What the exercise asks
Each line of the material should be output exactly as shown.

Data records
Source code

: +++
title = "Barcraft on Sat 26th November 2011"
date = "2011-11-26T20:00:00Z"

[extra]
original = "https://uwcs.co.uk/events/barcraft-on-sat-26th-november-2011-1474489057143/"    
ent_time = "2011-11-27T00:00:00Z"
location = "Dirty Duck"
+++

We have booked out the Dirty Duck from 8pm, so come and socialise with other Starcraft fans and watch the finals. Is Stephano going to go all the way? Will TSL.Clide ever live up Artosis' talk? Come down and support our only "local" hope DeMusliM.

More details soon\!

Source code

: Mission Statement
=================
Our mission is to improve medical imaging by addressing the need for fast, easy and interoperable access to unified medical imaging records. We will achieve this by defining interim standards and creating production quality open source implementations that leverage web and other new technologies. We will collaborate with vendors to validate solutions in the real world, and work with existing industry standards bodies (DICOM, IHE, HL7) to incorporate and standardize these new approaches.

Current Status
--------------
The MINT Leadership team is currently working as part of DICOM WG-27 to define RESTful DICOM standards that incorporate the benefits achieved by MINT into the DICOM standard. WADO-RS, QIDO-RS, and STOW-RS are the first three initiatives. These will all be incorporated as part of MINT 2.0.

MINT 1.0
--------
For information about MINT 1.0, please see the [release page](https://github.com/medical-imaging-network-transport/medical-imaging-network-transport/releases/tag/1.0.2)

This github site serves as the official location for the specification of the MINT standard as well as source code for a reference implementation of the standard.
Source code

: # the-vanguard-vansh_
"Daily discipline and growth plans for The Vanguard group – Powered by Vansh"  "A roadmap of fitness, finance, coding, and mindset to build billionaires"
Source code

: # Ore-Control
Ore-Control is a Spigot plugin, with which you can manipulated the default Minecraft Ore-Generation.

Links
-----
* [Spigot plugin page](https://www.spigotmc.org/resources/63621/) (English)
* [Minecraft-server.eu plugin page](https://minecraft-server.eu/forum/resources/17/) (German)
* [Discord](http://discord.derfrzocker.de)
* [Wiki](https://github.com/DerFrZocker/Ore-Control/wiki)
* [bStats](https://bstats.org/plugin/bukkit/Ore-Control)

Answer space
Source code

: +++
title = "Barcraft on Sat 26th November 2011"
date = "2011-11-26T20:00:00Z"

[extra]
original = "https://uwcs.co.uk/events/barcraft-on-sat-26th-november-2011-1474489057143/"    
ent_time = "2011-11-27T00:00:00Z"
location = "Dirty Duck"
+++

We have booked out the Dirty Duck from 8pm, so come and socialise with other Starcraft fans and watch the finals. Is Stephano going to go all the way? Will TSL.Clide ever live up Artosis' talk? Come down and support our only "local" hope DeMusliM.

More details soon\!

Source code

: Mission Statement
=================
Our mission is to improve medical imaging by addressing the need for fast, easy and interoperable access to unified medical imaging records. We will achieve this by defining interim standards and creating production quality open source implementations that leverage web and other new technologies. We will collaborate with vendors to validate solutions in the real world, and work with existing industry standards bodies (DICOM, IHE, HL7) to incorporate and standardize these new approaches.

Current Status
--------------
The MINT Leadership team is currently working as part of DICOM WG-27 to define RESTful DICOM standards that incorporate the benefits achieved by MINT into the DICOM standard. WADO-RS, QIDO-RS, and STOW-RS are the first three initiatives. These will all be incorporated as part of MINT 2.0.

MINT 1.0
--------
For information about MINT 1.0, please see the [release page](https://github.com/medical-imaging-network-transport/medical-imaging-network-transport/releases/tag/1.0.2)

This github site serves as the official location for the specification of the MINT standard as well as source code for a reference implementation of the standard.
Source code

: # the-vanguard-vansh_
"Daily discipline and growth plans for The Vanguard group – Powered by Vansh"  "A roadmap of fitness, finance, coding, and mindset to build billionaires"
Source code

: # Ore-Control
Ore-Control is a Spigot plugin, with which you can manipulated the default Minecraft Ore-Generation.

Links
-----
* [Spigot plugin page](https://www.spigotmc.org/resources/63621/) (English)
* [Minecraft-server.eu plugin page](https://minecraft-server.eu/forum/resources/17/) (German)
* [Discord](http://discord.derfrzocker.de)
* [Wiki](https://github.com/DerFrZocker/Ore-Control/wiki)
* [bStats](https://bstats.org/plugin/bukkit/Ore-Control)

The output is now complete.